Two candles (in addition to his own) illuminate the room: one on the dressing table, the other in a little holder of painted porcelain on the cabinet beside the bed. The room is spacious, at least three times the size of his own, and with a large shuttered window over the quiet street. Put into good order, it would be a pleasant room, the nicest in the house perhaps, but nothing here is in good order. The place appears to have been subject to a private storm, one that has whirled every dress and petticoat, every linen pocket, embroidered apron and set of stays, every mob cap and straw hat, every frill, stocking and furbelow that a cutler’s paternal love can bestow upon an only daughter, whirled it all into the air and then, suddenly ceasing, left everything to rain down in confusion.

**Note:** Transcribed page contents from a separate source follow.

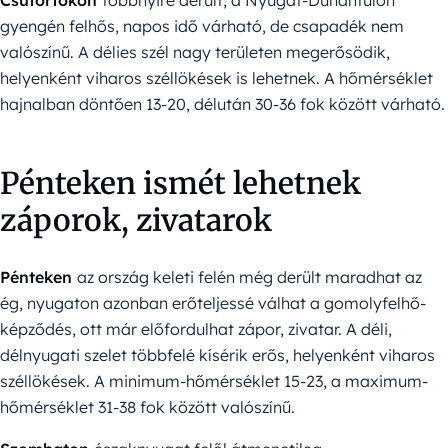
gyengén felhős, napos idő várható, de csapadék nem
valószínű. A délies szél nagy területen megerősödik,
helyenként viharos széllökések is lehetnek. A hőmérséklet
hajnalban döntően 13-20, délután 30-36 fok között várható.
Pénteken ismét lehetnek
záporok, zivatarok
Pénteken
az ország keleti felén még derült maradhat az
ég, nyugaton azonban erőteljessé válhat a gomolyfelhő-
képződés, ott már előfordulhat zápor, zivatar. A déli,
délnyugati szelet többfelé kísérik erős, helyenként viharos
széllökések. A minimum-hőmérséklet 15-23, a maximum-
hőmérséklet 31-38 fok között valószínű.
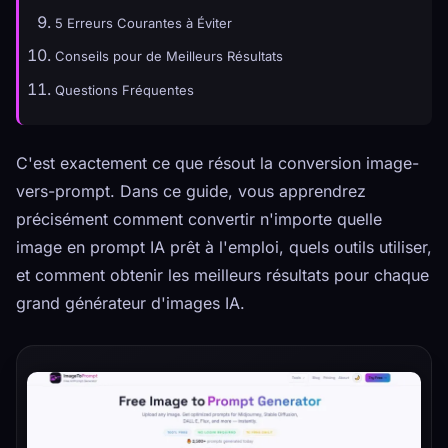
5 Erreurs Courantes à Éviter
Conseils pour de Meilleurs Résultats
Questions Fréquentes
C'est exactement ce que résout la conversion image-
vers-prompt. Dans ce guide, vous apprendrez
précisément comment convertir n'importe quelle
image en prompt IA prêt à l'emploi, quels outils utiliser,
et comment obtenir les meilleurs résultats pour chaque
grand générateur d'images IA.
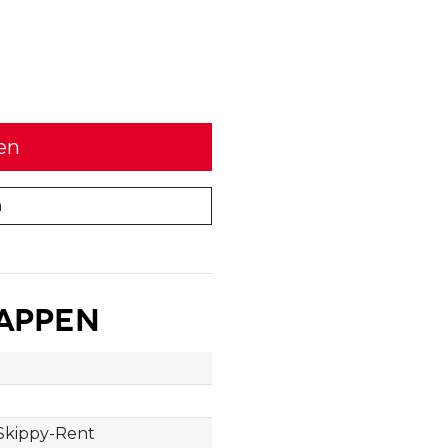
en
n
appen
Skippy-Rent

In the centre of it all, partly covered by it, is Ziguette herself, her body loosely sculpted by a linen sheet, her face flushed with a heat whose source is surely internal. (The room has only a modest fire.) She stares up at the engineer with swollen eyes, her hair – unpinned, uncovered, uncombed – spread over the bolster in a heavy blond tangle. Her mouth has a punched look, and in the stretched white of her neck he can clearly see the pulsing of her blood.
‘It is not too late, I hope, to pay a call?’
She does not answer him. He looks round at Marie, who is standing directly behind him, hands clasped at the front of her thighs, her expression now perfectly blank.